“I always try and make the words for my songs sound poetic and have a lot of meaning, but I never think of them as being poems. I think of them more as my statements,”: that’s what the great Keith Reid, who died of cancer on March 23rd at the age of 76, told this scribe when asked about whether he viewed himself as a poet or a lyricist. Keith wanted to be seen as the latter yet, of course, he belonged in pantheon of the former and should have been praised if only for the immortal imagery of “A Whiter Shade Of Pale” – the first fruit of Reid’s long-term partnership with singing pianist Gary Brooker that announced the advent of PROCOL HARUM to the world which fell in love with the surrealistic ballad.
With a single exception, nobody has played in CRAZY HORSE as long as Nils Lofgren, bassist Billy Talbot and drummer Ralph Molina – that’s without counting Neil Young, as he and the band used to exist not only together but also separately. Of course, all of the veterans had to work on their own during the pandemic, which is the reason why the platter the Molina, Talbot and Lofgren decided to compile afterwards, each contributing three pieces, doesn’t bear the ensemble’s name yet is rather credited to its creators. And it’s not limited to nine songs.

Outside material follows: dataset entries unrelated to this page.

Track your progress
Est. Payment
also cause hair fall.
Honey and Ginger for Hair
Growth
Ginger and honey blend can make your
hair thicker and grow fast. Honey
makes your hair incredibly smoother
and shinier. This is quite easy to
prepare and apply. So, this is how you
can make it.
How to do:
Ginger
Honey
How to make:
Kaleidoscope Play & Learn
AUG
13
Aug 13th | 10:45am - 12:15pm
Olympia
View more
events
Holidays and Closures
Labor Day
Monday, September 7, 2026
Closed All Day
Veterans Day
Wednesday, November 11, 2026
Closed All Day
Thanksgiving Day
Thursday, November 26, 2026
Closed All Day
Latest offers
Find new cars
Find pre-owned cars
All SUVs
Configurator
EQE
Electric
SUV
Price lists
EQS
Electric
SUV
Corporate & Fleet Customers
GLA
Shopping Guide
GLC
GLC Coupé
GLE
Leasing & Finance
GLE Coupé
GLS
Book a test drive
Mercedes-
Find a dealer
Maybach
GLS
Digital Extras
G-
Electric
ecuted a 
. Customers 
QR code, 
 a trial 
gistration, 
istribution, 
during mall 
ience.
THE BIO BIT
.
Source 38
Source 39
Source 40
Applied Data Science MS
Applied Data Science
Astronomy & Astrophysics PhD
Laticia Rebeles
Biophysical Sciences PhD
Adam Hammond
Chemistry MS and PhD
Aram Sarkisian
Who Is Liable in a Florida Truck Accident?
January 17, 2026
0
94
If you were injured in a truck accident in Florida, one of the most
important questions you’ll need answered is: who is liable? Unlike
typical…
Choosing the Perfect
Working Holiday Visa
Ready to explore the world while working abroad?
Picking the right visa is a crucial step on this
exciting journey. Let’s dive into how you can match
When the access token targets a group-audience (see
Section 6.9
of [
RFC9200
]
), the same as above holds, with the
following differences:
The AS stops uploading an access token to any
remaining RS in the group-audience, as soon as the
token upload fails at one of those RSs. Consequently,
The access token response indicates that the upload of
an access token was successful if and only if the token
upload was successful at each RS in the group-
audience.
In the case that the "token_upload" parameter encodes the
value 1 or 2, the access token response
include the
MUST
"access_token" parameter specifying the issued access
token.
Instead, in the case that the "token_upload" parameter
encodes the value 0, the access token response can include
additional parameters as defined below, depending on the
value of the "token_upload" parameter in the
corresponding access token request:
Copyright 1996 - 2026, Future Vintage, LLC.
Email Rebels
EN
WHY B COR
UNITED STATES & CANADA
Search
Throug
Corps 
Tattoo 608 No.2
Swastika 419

It’s a testament to his determination to the case of art that even serious health issues can’t stop Davey Dodds, a former singer with RED JASPER – he last appeared with them over a quarter-century ago, on "Anagramary" – and a writer of “The Magpie” that became a folk-rock staple by now, from playing live and recording. Such veteran’s albums as "Toadstool Soup" aren’t short of breathtaking, and he’s got a new one out now.
If not for his first stint behind the JOURNEY drum kit, Steve Smith could not have signed a recording contract for a solo album as early as in 1983 and wouldn’t have the chance to reunite with two of his high school friends in a band they called VITAL INFORMATION. Operating on a jazz-rock field, the trio – who went through a few line-up changes over the following decades, recorded quite a few albums before going on hiatus after “Heart Of The City” saw the light of day back in 2017. But they’re back now – to celebrate the ensemble’s 40th anniversary.
It’s not so often that a fresh piece co-penned by a veteran artist has the participants of a United Nations event among its first listeners, yet that’s what happened this week when those attending the UN Water Conference heard “The Water Song” which is the result of collaboration between STRAWBS’ Dave Cousins, a trustee of The Commonwealth Medical Trust who submitted the composition to the international gathering, and Kendra, a 15-year-old South African schoolgirl.